We can train models on each dataset separately, and all together. For evaluation we'll use the corresponding test set.

This only takes a few minutes.

In [18]:

%%time

models = {}
for source in ['ar', 'gk', 'ar_gk']:
    print(source)
    train_files = [data_filename(s, 'train') for s in source.split('_')]
    test_files = [data_filename(s, 'test') for s in source.split('_')]
    models[source] = train_model(source, train_files, test_files)
    print()

ar
CRFClassifier tagged 2788 words in 483 documents at 7185.57 words per second.
         Entity	P	R	F1	TP	FP	FN
             DF	1.0000	0.9608	0.9800	49	0	2
           NAME	0.9297	0.9279	0.9288	463	35	36
       QUANTITY	1.0000	0.9962	0.9981	522	0	2
           SIZE	1.0000	1.0000	1.0000	20	0	0
          STATE	0.9601	0.9633	0.9617	289	12	11
           TEMP	0.8750	0.7000	0.7778	7	1	3
           UNIT	0.9819	0.9841	0.9830	434	8	7
         Totals	0.9696	0.9669	0.9682	1784	56	61


gk
CRFClassifier tagged 9886 words in 1705 documents at 11727.16 words per second.
         Entity	P	R	F1	TP	FP	FN
             DF	0.9718	0.9517	0.9617	138	4	7
           NAME	0.9132	0.9021	0.9076	1621	154	176
       QUANTITY	0.9882	0.9870	0.9876	1598	19	21
           SIZE	0.9750	0.9398	0.9571	78	2	5
          STATE	0.9255	0.9503	0.9377	708	57	37
           TEMP	0.8125	0.8125	0.8125	26	6	6
           UNIT	0.9810	0.9721	0.9766	1291	25	37
         Totals	0.9534	0.9497	0.9516	5460	267	289


ar_gk
CRFClassifier tagged 12674 words in 2188 documents at 11648.90 words per second.
         Entity	P	R	F1	TP	FP	FN
             DF	0.9738	0.9490	0.9612	186	5	10
           NAME	0.9136	0.9077	0.9106	2084	197	212
       QUANTITY	0.9911	0.9897	0.9904	2121	19	22
           SIZE	0.9798	0.9417	0.9604	97	2	6
          STATE	0.9386	0.9512	0.9449	994	65	51
           TEMP	0.8140	0.8333	0.8235	35	8	7
           UNIT	0.9801	0.9763	0.9782	1727	35	42
         Totals	0.9563	0.9539	0.9551	7244	331	350


CPU times: user 276 ms, sys: 134 ms, total: 410 ms
Wall time: 2min 17s

The summary report shows for each model and entity type:

True Positives (TP): The number of times that entity was predicted correctly
False Positives (FP): The number of times that entity in the text but not predicted correctly
False Negative (FN): The number of times that entity was not in the text and predicted
Precision (P): Probability a predicted entity is correct, TP/(TP+FP)
Recall (R): Probability a correct entity is predicted, TP/(TP+FN)
F1 Score (F1): Harmonic mean of precision and recall, 2/(1/P + 1/R).
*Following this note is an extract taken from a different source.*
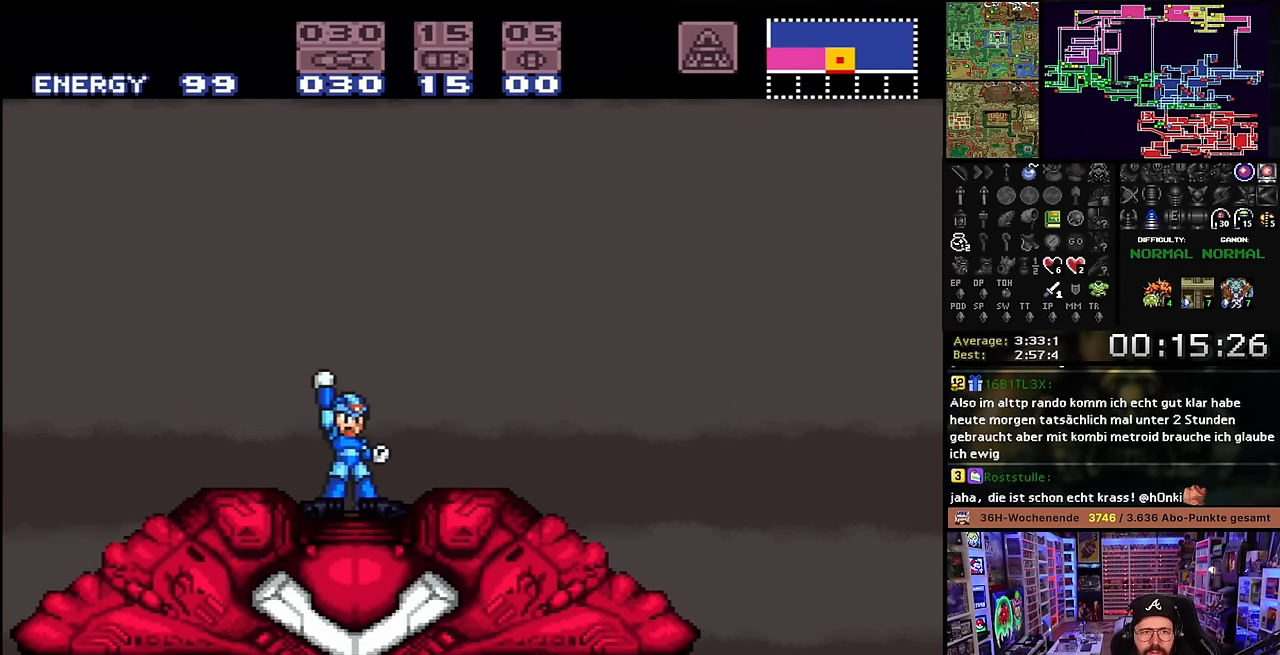
{"buttons": [], "events": [[117, "A", "up"], [200, "A", "down"], [300, "A", "up"], [384, "A", "down"], [484, "A", "up"]]}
We can compare the F1 Totals to the diagonal of Table IV in the paper

AllRecipes.com (ar): We get 0.9682, they report 0.9682
FOOD.com (gk): We get 0.9516, they report 0.9519
Both (ar_gk): We get 0.9551, they report 0.9611

These are super close. The furthest is ar_gk and in the repository they have a separate ar_gk_train.tsv; it would be interesting to check whether using it directly gives a closer result and why there is a difference.

Running the model in Python¶

We can now use these trained models in Python by invoking Stanford NLP with Stanza.
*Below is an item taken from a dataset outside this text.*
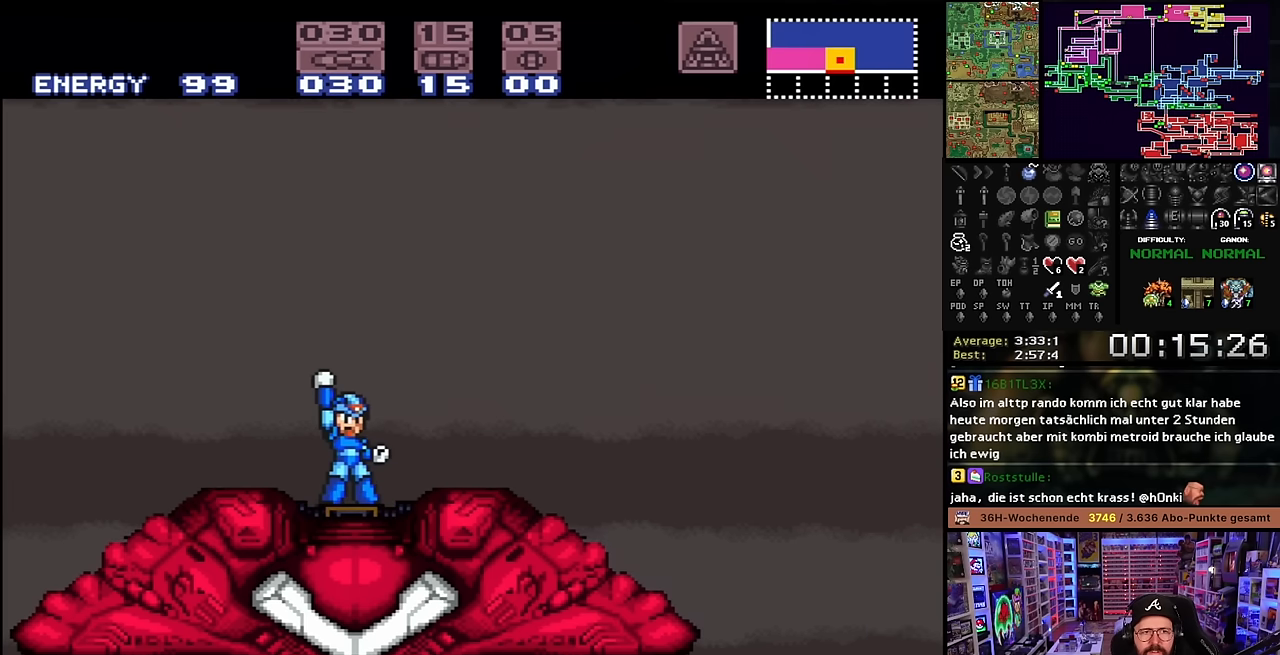
{"buttons": ["A"], "events": [[84, "A", "down"], [167, "A", "up"], [250, "A", "down"], [350, "A", "up"], [450, "A", "down"]]}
First we'll load in the test data.

In [19]:

test_data = {}

for source in data_sources:
    test_data[source] = segment_file(data_filename(source, 'test'))
    print(source, len(test_data[source]))

ar 483
gk 1705

We can call StanfordNLP with our custom model by passing the property ner.model.

Our test data is already tokenized in a different way to StanfordNLP, so we'll add an option to the Tokenizer to use whitespace tokenization which is easy to invert.

It takes a while to start up the server so we want to annotate a large number of texts at once.

In [20]:

from tqdm.notebook import tqdm
from stanza.server import CoreNLPClient

def annotate_ner(ner_model_file: str, texts: List[str], tokenize_whitespace: bool = True):
    properties = {"ner.model": ner_model_file, "tokenize.whitespace": tokenize_whitespace, "ner.applyNumericClassifiers": False}
    
    annotated = []
    with CoreNLPClient(
         annotators=['tokenize','ssplit','ner'],
         properties=properties,
         timeout=30000,
         be_quiet=True,
        memory='6G') as client:
    
        for text in tqdm(texts):
            annotated.append(client.annotate(text))
    return annotated

We can then get the annotations

In [21]:

annotations = annotate_ner(models['ar'],
                           ['1 cup of frozen peas',
                            'A dash of salt . Or to taste',
                           '12 slices pancetta -LRB- Italian unsmoked cured bacon -RRB-',
                           'pumpkin sliced into 3 cm moons'])

  0%|          | 0/4 [00:00<?, ?it/s]

Note here that the word "Italian" has ner "NATIONALITY", which comes from another model (it wasn't in the training set!).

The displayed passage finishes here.